There are also often quite different ontological and epistemological foundations that exist in the same field. To give an example from my own area, questions of poverty and schooling are dealt with very differently by different researchers. One of the most common debates around this topic is about how much social processes frame and limit school activities and students’ successes, and how much schools can be expected to do. How questions around equity and social justice are researched depends very much on where the researcher stands in this debate. Anyone researching in this area who does not understand this debate, which does get very heated from time to time, cannot articulate their contribution and deal with alternative and contradictory points of view.

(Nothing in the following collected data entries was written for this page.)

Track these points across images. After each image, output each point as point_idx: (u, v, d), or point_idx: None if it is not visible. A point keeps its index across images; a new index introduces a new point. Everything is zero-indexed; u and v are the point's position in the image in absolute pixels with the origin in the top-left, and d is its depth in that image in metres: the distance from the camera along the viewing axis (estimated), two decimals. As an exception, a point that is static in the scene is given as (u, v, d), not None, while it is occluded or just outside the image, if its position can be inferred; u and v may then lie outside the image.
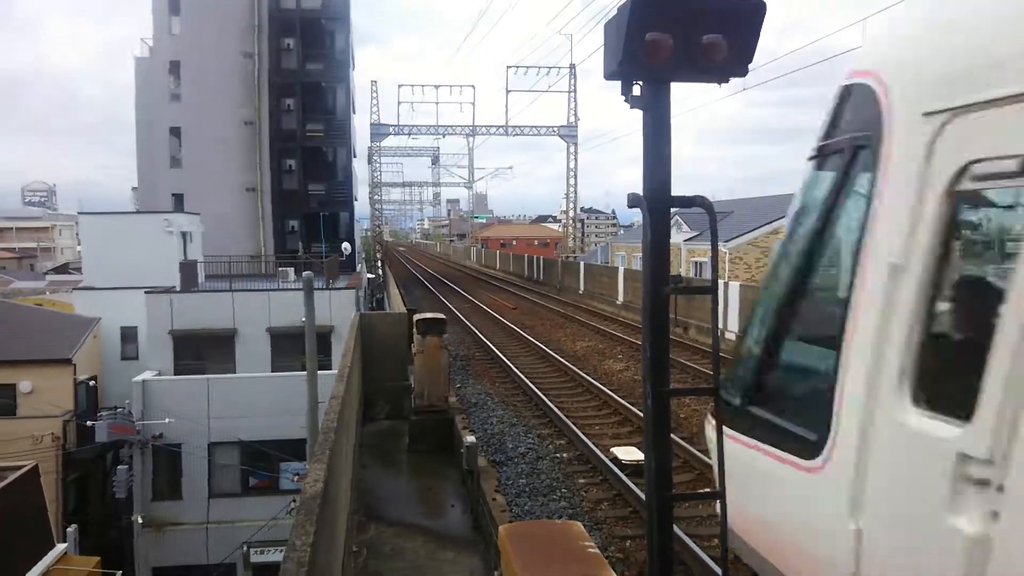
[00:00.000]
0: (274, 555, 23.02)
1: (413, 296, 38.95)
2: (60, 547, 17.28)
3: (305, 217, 45.40)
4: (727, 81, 3.39)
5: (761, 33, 3.28)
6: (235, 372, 27.69)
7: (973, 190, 2.82)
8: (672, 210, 3.61)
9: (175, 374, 27.41)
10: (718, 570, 7.28)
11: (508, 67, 47.08)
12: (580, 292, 38.91)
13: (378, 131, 50.67)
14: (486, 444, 12.59)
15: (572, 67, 49.50)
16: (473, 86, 51.25)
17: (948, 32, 3.11)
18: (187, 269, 31.07)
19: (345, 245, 42.76)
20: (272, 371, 27.76)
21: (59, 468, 25.62)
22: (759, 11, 3.23)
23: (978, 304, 2.90)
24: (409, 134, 50.50)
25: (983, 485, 2.49)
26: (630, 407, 14.08)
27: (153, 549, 25.45)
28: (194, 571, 25.06)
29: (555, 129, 50.14)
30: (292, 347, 26.96)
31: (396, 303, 23.40)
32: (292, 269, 33.91)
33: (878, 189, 3.21)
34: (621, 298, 32.67)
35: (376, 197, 65.74)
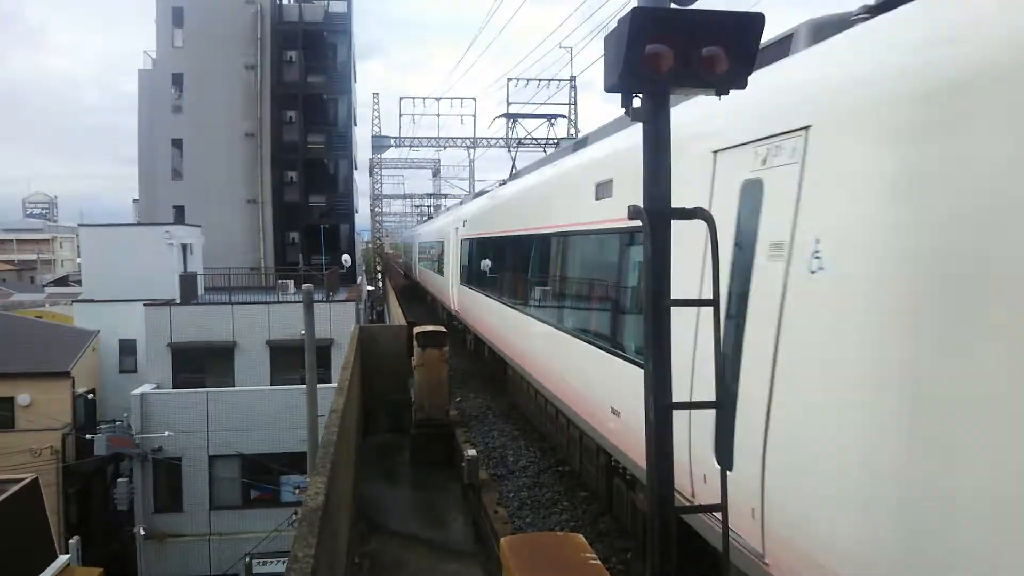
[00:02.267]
0: (277, 566, 22.95)
1: (411, 306, 38.89)
2: (63, 558, 17.21)
3: (306, 229, 45.41)
4: (727, 93, 3.41)
5: (760, 45, 3.31)
6: (234, 385, 27.66)
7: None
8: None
9: (173, 387, 27.37)
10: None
11: (509, 79, 47.18)
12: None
13: (379, 143, 50.77)
14: (487, 458, 12.56)
15: (572, 79, 49.65)
16: (474, 98, 51.46)
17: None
18: (187, 281, 31.05)
19: (346, 257, 42.75)
20: (271, 384, 27.74)
21: (60, 481, 25.56)
22: (758, 23, 3.24)
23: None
24: (410, 146, 50.59)
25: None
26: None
27: (156, 560, 25.41)
28: (196, 583, 25.12)
29: (555, 141, 50.22)
30: (291, 360, 26.95)
31: (396, 315, 23.37)
32: (292, 281, 33.92)
33: None
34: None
35: (377, 209, 65.76)
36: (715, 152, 5.47)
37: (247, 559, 24.13)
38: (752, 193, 4.92)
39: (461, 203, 27.15)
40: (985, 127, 3.20)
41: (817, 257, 4.12)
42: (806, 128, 4.38)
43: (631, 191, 6.10)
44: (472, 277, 18.27)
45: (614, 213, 7.61)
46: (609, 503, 9.29)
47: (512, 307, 13.23)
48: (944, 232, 3.33)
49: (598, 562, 5.08)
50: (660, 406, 3.44)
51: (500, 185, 19.81)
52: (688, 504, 3.80)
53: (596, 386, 8.40)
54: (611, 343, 7.88)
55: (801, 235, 4.29)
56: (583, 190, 8.75)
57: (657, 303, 3.43)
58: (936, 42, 3.61)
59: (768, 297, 4.56)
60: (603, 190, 8.03)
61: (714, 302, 3.50)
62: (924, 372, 3.39)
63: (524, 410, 14.51)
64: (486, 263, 16.15)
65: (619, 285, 7.76)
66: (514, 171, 20.50)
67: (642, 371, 6.28)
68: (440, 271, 25.80)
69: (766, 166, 4.79)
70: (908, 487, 3.44)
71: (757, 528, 4.64)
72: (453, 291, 21.90)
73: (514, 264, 13.35)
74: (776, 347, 4.43)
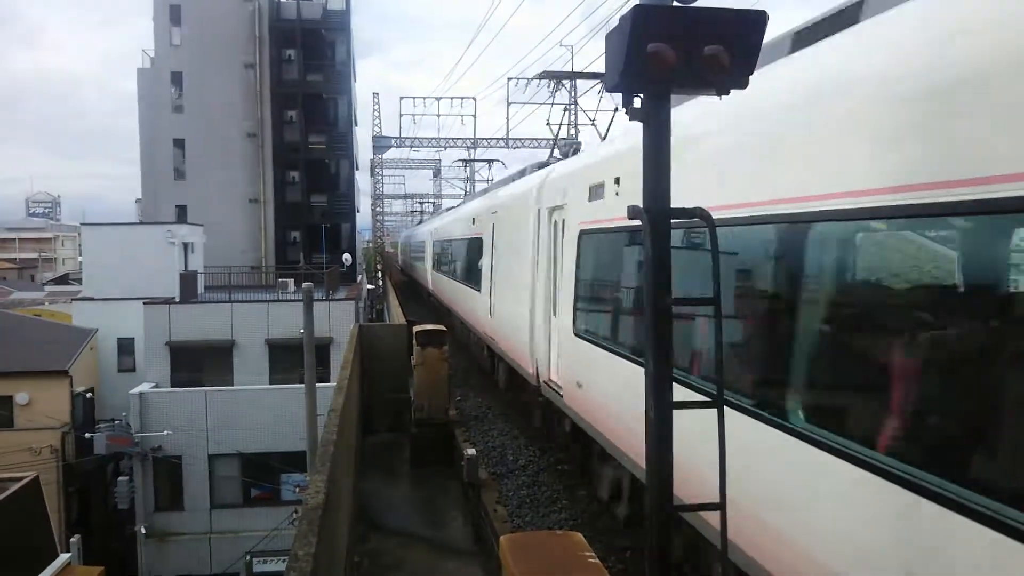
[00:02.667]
0: (277, 565, 22.93)
1: (411, 305, 38.86)
2: (64, 557, 17.14)
3: (307, 229, 45.44)
4: (728, 92, 3.40)
5: (763, 44, 3.29)
6: (233, 384, 27.63)
7: None
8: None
9: (172, 386, 27.34)
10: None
11: (509, 79, 47.11)
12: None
13: (380, 143, 50.75)
14: (487, 456, 12.55)
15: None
16: (474, 98, 51.34)
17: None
18: (187, 280, 31.03)
19: (346, 256, 42.76)
20: (270, 383, 27.71)
21: (60, 479, 25.53)
22: (760, 22, 3.23)
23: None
24: (411, 146, 50.53)
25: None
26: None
27: (157, 559, 25.41)
28: (196, 581, 25.11)
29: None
30: (290, 359, 26.93)
31: (396, 314, 23.35)
32: (292, 280, 33.91)
33: None
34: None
35: (378, 209, 65.82)
36: (473, 219, 18.33)
37: (248, 557, 24.13)
38: (493, 229, 15.27)
39: (440, 215, 38.39)
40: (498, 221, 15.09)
41: (497, 244, 14.99)
42: (496, 212, 15.33)
43: (483, 223, 16.46)
44: (437, 264, 27.31)
45: (477, 231, 17.26)
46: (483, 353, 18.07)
47: (447, 276, 23.52)
48: (504, 243, 14.25)
49: (597, 561, 5.08)
50: (660, 406, 3.44)
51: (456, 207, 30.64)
52: (686, 503, 3.79)
53: (470, 305, 17.87)
54: (475, 285, 17.01)
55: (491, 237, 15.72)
56: (468, 219, 19.33)
57: (657, 303, 3.42)
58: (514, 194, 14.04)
59: (489, 255, 15.67)
60: (474, 221, 17.98)
61: (714, 301, 3.50)
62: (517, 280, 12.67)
63: (459, 334, 22.12)
64: (442, 255, 25.72)
65: (478, 260, 16.62)
66: (465, 197, 33.23)
67: (479, 293, 16.55)
68: (422, 262, 35.18)
69: (493, 218, 15.43)
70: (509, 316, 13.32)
71: (490, 334, 15.46)
72: (429, 276, 30.96)
73: (447, 255, 23.66)
74: (492, 275, 15.11)
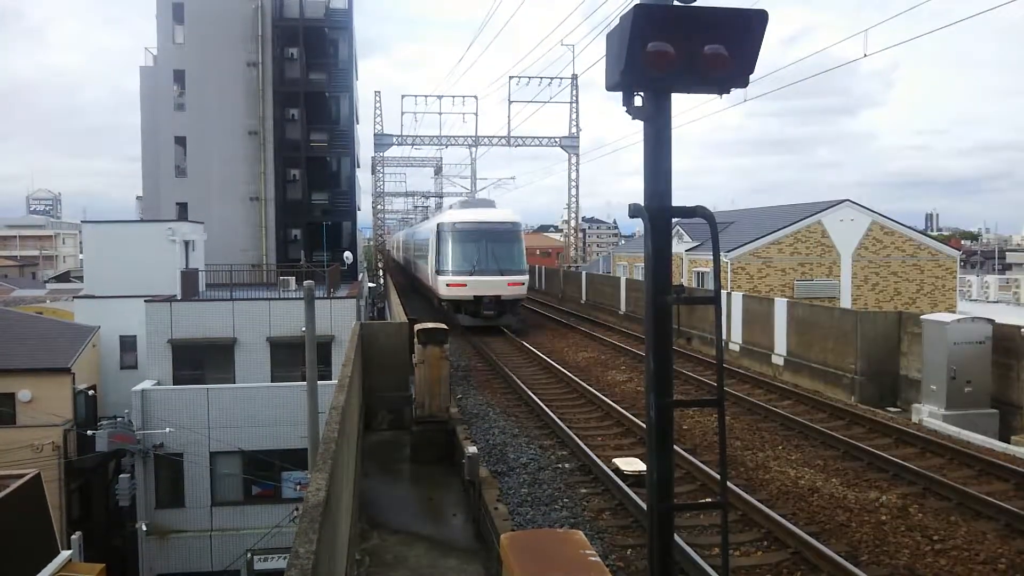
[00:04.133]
0: (278, 562, 22.96)
1: (413, 305, 38.91)
2: (65, 554, 17.21)
3: (308, 226, 45.42)
4: (728, 91, 3.40)
5: (763, 43, 3.29)
6: (234, 382, 27.63)
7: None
8: (673, 220, 3.64)
9: (174, 383, 27.35)
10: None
11: (511, 77, 47.17)
12: (582, 302, 38.85)
13: (381, 141, 50.80)
14: (488, 455, 12.56)
15: (574, 78, 49.63)
16: (476, 97, 51.42)
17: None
18: (188, 278, 31.04)
19: (347, 254, 42.80)
20: (272, 381, 27.72)
21: (61, 476, 25.57)
22: (761, 21, 3.23)
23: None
24: (412, 144, 50.58)
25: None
26: (633, 418, 14.07)
27: (157, 556, 25.42)
28: (197, 578, 25.10)
29: (557, 140, 50.31)
30: (292, 357, 26.94)
31: (397, 312, 23.37)
32: (293, 278, 33.92)
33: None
34: (623, 308, 32.62)
35: (379, 207, 65.94)
36: (439, 224, 32.59)
37: (248, 555, 24.16)
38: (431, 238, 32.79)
39: (414, 225, 57.08)
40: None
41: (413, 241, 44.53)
42: (412, 234, 47.31)
43: (426, 232, 35.73)
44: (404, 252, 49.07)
45: (426, 235, 33.57)
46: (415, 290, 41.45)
47: (405, 256, 50.74)
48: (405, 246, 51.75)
49: (598, 559, 5.09)
50: (660, 403, 3.45)
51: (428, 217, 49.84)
52: (687, 502, 3.84)
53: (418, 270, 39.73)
54: (423, 260, 34.39)
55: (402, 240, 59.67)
56: (409, 233, 52.31)
57: (658, 300, 3.43)
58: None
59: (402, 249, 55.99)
60: (420, 231, 40.07)
61: (715, 299, 3.50)
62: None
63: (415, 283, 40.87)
64: (405, 248, 47.06)
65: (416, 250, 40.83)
66: (425, 216, 55.93)
67: (424, 266, 34.19)
68: (406, 253, 51.82)
69: (412, 228, 55.99)
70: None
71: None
72: (406, 256, 51.19)
73: (405, 247, 50.15)
74: (414, 256, 41.58)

(3) key figures in the field
Just imagine trying to write about the notion of surveillance without mentioning Foucault, or risk society without reference to Ulrich Beck. I’m sorry that these are Social Science examples but I hope they make the point that there are often key – but also important minor figures – in a field, and we need to find out who they are. We need to acknowledge these scholars and to say whee we stand in in relation to their texts. Ignoring their work means that we are not really located in the field at all, but off somewhere in a little world of our own, talking to ourselves.
And one more thing…
Because questions (1) –(3) are important in the process of coming to terms with a field of literatures, one of the very good things to do at the start of literature work is to see if anyone has already done a beginner’s guide. If this hasn’t happened (and there isn’t one about research into blogging!), then we need to be on the lookout, as we do our scoping and mapping work, to spot recurring references and names, different kinds of disciplinary approaches, and different questions and research traditions.
But, even if we have diligently done this, at the end of the scoping and mapping stages, we do still need to have a separate think – and write – about what we have to say about history, debates, key figures – and of course, what these might have to say to our own piece of research.